Open WARC or WACZ in text editor?

Hwang · March 9, 2023, 8:09pm

Hello,

I’m trying to view/open WARC files I’ve downloaded from Webrecorder both warc1.0 and warc1.1 in a text editor to access the ‘warcinfo’ and ‘request’ information to confirm the WARC seed’s URL. I have not been able to open a comprehendible display for either WARC and WACZ files in Sublime, playing with different encodings (see two screenshots), Brackets (Mac), Notepad++, and Kedit (Windows)

The use case for this: My institution primarily uses Archive-It for web archive discovery, I’ve been test uploading warc 1.0 files from webrecorder to index to an existing seed in Archive-It. To make sure the uploaded warc indexes to the correct seed, I’ve been told to open the warc files in a text editor to confirm the url matches the url (seed) in Archive-it.
Screenshots opening files in Sublime
sublime_UTF-8
sublime_defaultopen

Any suggestions on how to confirm the URL within a WARC file?

Thanks!

ilanti · March 13, 2023, 8:55am

Have you tried to decompress the file before?

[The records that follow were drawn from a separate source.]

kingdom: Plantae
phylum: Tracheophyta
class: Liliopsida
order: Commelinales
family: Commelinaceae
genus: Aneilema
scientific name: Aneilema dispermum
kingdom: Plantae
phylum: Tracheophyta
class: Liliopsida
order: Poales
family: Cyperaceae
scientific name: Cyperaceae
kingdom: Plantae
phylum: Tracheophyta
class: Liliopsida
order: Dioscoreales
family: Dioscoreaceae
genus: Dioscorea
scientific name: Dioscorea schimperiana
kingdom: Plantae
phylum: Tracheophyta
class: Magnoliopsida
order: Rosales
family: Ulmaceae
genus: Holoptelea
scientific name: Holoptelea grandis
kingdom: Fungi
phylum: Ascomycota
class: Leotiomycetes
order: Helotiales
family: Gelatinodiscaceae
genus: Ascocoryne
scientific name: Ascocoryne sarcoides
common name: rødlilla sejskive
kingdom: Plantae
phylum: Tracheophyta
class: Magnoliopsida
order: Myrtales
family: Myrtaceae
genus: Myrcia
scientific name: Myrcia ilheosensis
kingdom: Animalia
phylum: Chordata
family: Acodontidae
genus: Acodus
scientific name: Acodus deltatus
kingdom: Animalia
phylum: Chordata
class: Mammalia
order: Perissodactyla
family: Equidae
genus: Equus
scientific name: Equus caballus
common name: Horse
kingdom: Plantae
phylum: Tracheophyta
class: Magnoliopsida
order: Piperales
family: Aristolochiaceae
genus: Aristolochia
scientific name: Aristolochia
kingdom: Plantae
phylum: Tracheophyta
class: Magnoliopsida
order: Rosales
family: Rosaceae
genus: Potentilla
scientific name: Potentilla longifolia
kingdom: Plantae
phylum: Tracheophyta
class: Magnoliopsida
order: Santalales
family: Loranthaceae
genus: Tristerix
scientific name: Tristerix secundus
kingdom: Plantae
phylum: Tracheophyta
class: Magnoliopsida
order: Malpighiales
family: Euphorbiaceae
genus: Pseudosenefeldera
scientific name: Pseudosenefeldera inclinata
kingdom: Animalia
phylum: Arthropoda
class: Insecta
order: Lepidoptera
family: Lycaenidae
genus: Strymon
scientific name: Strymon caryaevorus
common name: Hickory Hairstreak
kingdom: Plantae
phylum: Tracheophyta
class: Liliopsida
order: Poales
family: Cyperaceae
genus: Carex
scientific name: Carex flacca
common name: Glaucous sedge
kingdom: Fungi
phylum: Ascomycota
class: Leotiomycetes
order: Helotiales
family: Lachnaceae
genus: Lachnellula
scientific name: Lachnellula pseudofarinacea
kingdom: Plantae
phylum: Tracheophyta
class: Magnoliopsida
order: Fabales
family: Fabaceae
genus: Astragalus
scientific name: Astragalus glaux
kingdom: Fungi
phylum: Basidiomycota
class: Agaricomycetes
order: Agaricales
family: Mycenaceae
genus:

Hwang · March 15, 2023, 3:37pm

I’m working on Mac, when I right click on the downloaded WARC or WACZ files I don’t have an option to decompress. Is there a third party tool I should decompress the files in?

edsu · March 15, 2023, 6:21pm

If the WARC file doesn’t have a warc.gz extension then it is likely not compressed?

WACZ files are actually ZIP files, if you change the extension to .zip your operating system will probably recognize that you can unzip it by double clicking on it. Otherwise on the command line you can unzip to a directory my-archive by opening a Terminal and running:

unzip -d my-archive /path/to/my/archive.wacz

From there you should be able to inspect the compressed WACZ files in the my-archive/archive/ folder.

Hwang · March 15, 2023, 8:39pm

Hi Ed,

Thanks so much for providing this key piece of information! Once I changed the the WACZ file extension to .zip my operating system as able to unzip the file. The same logic worked for WARC files that were downloaded from ArchiveWeb.page: changed files extension to .gz

If anyone else reading this is curious what the unzipped WACZ structure looks like:
├── archive
│ └── data.warc.gz
├── datapackage-digest.json
├── datapackage.json
├── indexes
│ └── index.cdx
└── pages
└── pages.jsonl
Top folder screenshot:
Screen Shot 2023-03-15 at 4.22.19 PM
Within the archive folder you can find a data.warc.gz file to unzip = a WARC 1.1 file type.

Much appreciated

ilanti · March 16, 2023, 8:09am

It is gzipped, so gunzip will do it. Just rename *.wacz to *.gz and you can decompress it with a right- or even a double-click.